Below are records; output exactly the lines from the one with "Fakulteti i Shkencave të Zbatuara" through their final line.

Dataset entries
⟨

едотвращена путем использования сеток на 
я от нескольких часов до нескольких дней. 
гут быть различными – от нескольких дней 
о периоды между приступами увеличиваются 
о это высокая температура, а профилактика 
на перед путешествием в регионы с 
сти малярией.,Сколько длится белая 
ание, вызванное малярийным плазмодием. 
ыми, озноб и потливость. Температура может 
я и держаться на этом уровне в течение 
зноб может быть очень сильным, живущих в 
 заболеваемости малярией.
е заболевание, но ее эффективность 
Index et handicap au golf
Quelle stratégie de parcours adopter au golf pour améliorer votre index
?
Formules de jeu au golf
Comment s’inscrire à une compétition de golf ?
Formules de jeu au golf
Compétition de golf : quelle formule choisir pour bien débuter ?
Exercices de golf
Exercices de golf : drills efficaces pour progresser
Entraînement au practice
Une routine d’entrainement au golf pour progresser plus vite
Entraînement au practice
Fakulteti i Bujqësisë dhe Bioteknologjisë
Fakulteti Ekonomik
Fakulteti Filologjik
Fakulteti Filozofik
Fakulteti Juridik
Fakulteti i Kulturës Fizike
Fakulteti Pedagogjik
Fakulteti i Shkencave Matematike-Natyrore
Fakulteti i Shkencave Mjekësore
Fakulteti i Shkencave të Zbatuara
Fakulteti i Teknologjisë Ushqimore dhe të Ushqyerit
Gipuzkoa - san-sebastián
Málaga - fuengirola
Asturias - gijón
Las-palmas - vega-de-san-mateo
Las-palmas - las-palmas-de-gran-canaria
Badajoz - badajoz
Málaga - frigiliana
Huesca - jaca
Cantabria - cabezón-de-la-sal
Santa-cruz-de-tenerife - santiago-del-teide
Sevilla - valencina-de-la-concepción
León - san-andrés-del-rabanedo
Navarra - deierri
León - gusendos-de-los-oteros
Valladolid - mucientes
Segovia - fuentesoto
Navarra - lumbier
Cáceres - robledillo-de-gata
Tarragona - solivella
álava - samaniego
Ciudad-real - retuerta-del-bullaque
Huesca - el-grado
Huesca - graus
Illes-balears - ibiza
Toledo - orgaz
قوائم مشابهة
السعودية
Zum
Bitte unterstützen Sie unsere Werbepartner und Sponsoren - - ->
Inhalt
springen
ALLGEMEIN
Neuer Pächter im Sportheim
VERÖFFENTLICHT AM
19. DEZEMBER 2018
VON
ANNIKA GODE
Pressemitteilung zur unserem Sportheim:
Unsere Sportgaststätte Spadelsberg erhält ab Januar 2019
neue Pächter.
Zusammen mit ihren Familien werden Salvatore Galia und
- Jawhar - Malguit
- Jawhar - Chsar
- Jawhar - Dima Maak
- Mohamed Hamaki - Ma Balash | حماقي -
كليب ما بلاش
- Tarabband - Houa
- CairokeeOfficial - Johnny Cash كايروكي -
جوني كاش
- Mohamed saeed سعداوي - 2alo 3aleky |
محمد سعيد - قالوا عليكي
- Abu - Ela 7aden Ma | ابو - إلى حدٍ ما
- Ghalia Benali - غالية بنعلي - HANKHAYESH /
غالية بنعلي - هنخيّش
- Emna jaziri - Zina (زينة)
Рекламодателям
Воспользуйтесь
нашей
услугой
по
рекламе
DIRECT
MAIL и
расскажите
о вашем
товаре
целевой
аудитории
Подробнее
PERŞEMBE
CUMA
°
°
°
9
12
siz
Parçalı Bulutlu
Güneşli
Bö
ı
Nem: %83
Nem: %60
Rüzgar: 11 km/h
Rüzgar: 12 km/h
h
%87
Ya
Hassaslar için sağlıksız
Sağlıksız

⟩

Solution below ::
Fakulteti i Shkencave të Zbatuara
Fakulteti i Teknologjisë Ushqimore dhe të Ushqyerit
Gipuzkoa - san-sebastián
Málaga - fuengirola
Asturias - gijón
Las-palmas - vega-de-san-mateo
Las-palmas - las-palmas-de-gran-canaria
Badajoz - badajoz
Málaga - frigiliana
Huesca - jaca
Cantabria - cabezón-de-la-sal
Santa-cruz-de-tenerife - santiago-del-teide
Sevilla - valencina-de-la-concepción
León - san-andrés-del-rabanedo
Navarra - deierri
León - gusendos-de-los-oteros
Valladolid - mucientes
Segovia - fuentesoto
Navarra - lumbier
Cáceres - robledillo-de-gata
Tarragona - solivella
álava - samaniego
Ciudad-real - retuerta-del-bullaque
Huesca - el-grado
Huesca - graus
Illes-balears - ibiza
Toledo - orgaz
قوائم مشابهة
السعودية
Zum
Bitte unterstützen Sie unsere Werbepartner und Sponsoren - - ->
Inhalt
springen
ALLGEMEIN
Neuer Pächter im Sportheim
VERÖFFENTLICHT AM
19. DEZEMBER 2018
VON
ANNIKA GODE
Pressemitteilung zur unserem Sportheim:
Unsere Sportgaststätte Spadelsberg erhält ab Januar 2019
neue Pächter.
Zusammen mit ihren Familien werden Salvatore Galia und
- Jawhar - Malguit
- Jawhar - Chsar
- Jawhar - Dima Maak
- Mohamed Hamaki - Ma Balash | حماقي -
كليب ما بلاش
- Tarabband - Houa
- CairokeeOfficial - Johnny Cash كايروكي -
جوني كاش
- Mohamed saeed سعداوي - 2alo 3aleky |
محمد سعيد - قالوا عليكي
- Abu - Ela 7aden Ma | ابو - إلى حدٍ ما
- Ghalia Benali - غالية بنعلي - HANKHAYESH /
غالية بنعلي - هنخيّش
- Emna jaziri - Zina (زينة)
Рекламодателям
Воспользуйтесь
нашей
услугой
по
рекламе
DIRECT
MAIL и
расскажите
о вашем
товаре
целевой
аудитории
Подробнее
PERŞEMBE
CUMA
°
°
°
9
12
siz
Parçalı Bulutlu
Güneşli
Bö
ı
Nem: %83
Nem: %60
Rüzgar: 11 km/h
Rüzgar: 12 km/h
h
%87
Ya
Hassaslar için sağlıksız
Sağlıksız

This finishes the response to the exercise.